Count the lines in the records below that contain the string "True", with case counting. Give only the number.

BEGIN

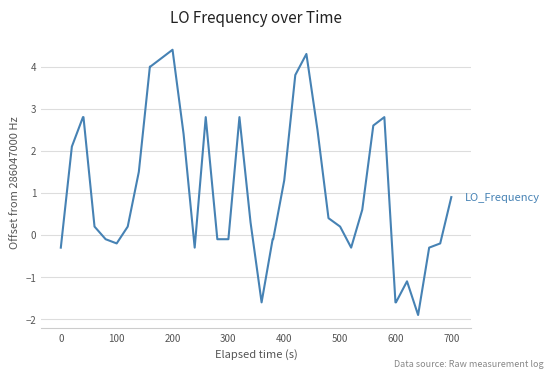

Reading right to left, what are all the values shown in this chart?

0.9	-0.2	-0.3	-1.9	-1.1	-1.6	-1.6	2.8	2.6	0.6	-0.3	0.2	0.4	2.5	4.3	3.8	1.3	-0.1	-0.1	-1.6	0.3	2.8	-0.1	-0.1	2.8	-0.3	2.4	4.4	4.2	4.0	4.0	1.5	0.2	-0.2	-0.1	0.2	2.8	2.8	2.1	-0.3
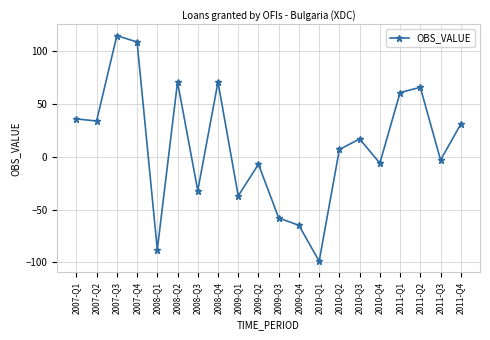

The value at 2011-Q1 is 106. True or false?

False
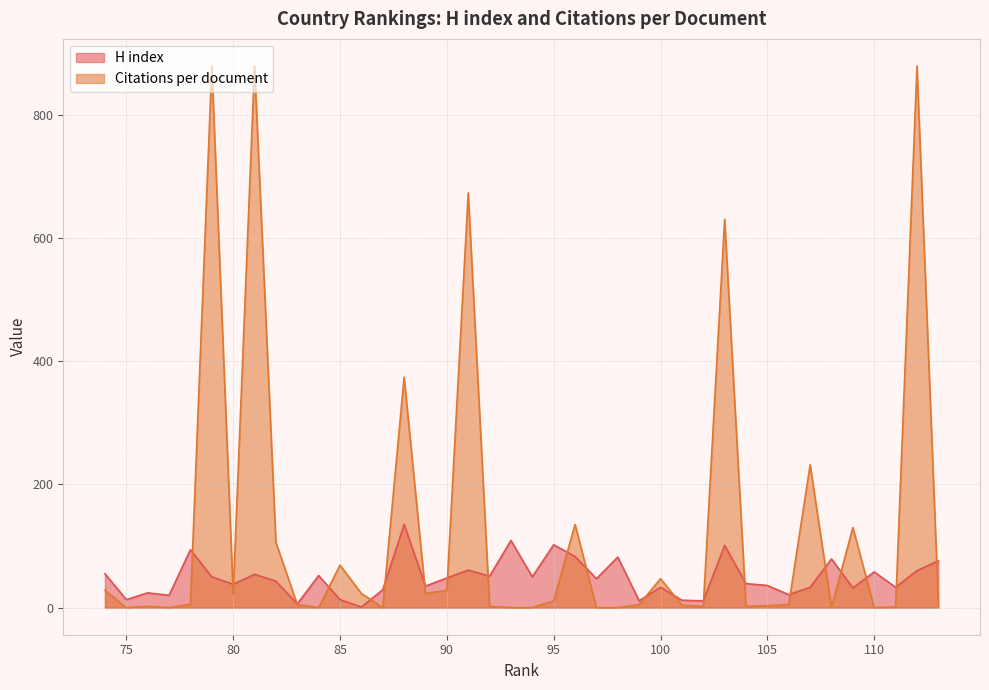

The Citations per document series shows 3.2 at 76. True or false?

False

END
BEGIN

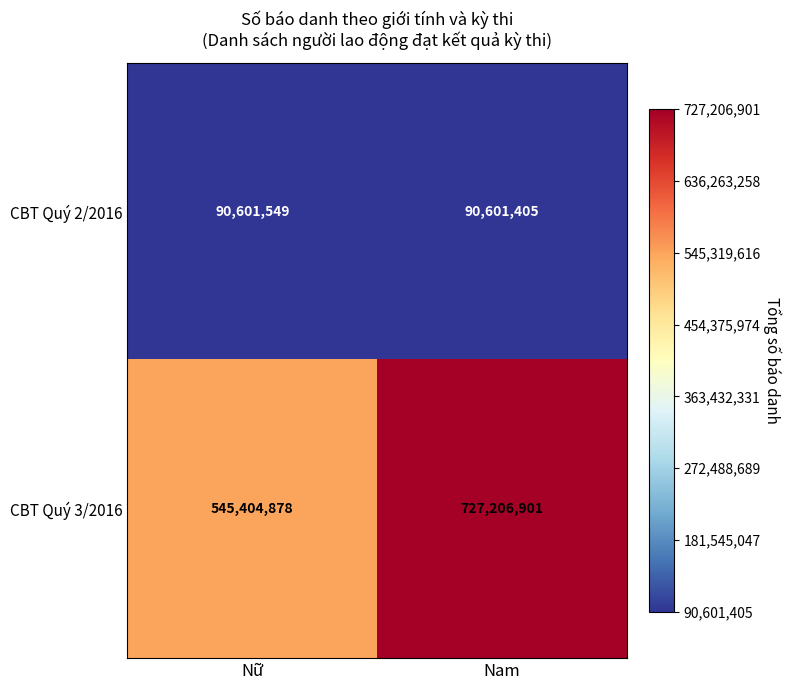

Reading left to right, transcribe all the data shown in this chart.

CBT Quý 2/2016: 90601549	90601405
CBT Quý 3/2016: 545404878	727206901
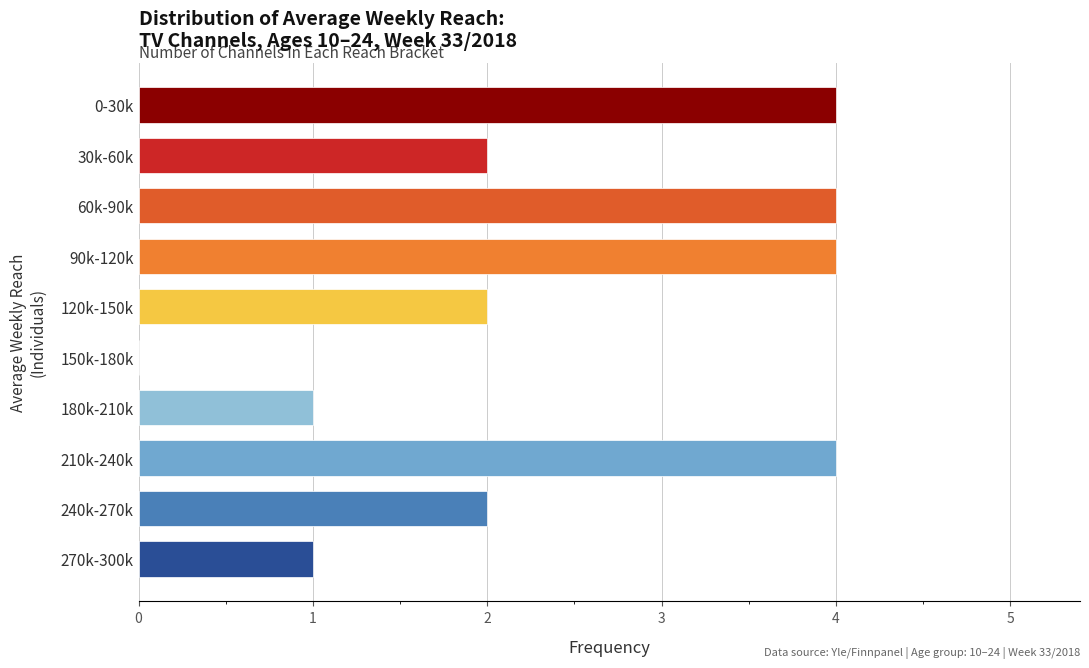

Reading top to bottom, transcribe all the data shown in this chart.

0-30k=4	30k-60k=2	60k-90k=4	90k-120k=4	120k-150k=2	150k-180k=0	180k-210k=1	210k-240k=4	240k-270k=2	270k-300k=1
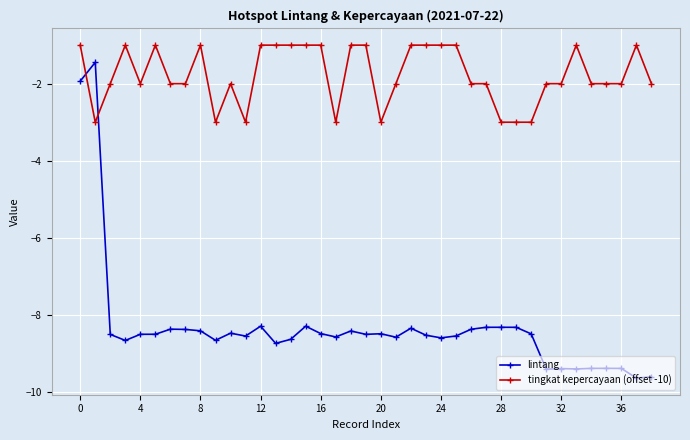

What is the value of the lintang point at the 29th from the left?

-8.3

END

=== TASK SOLUTION ===
2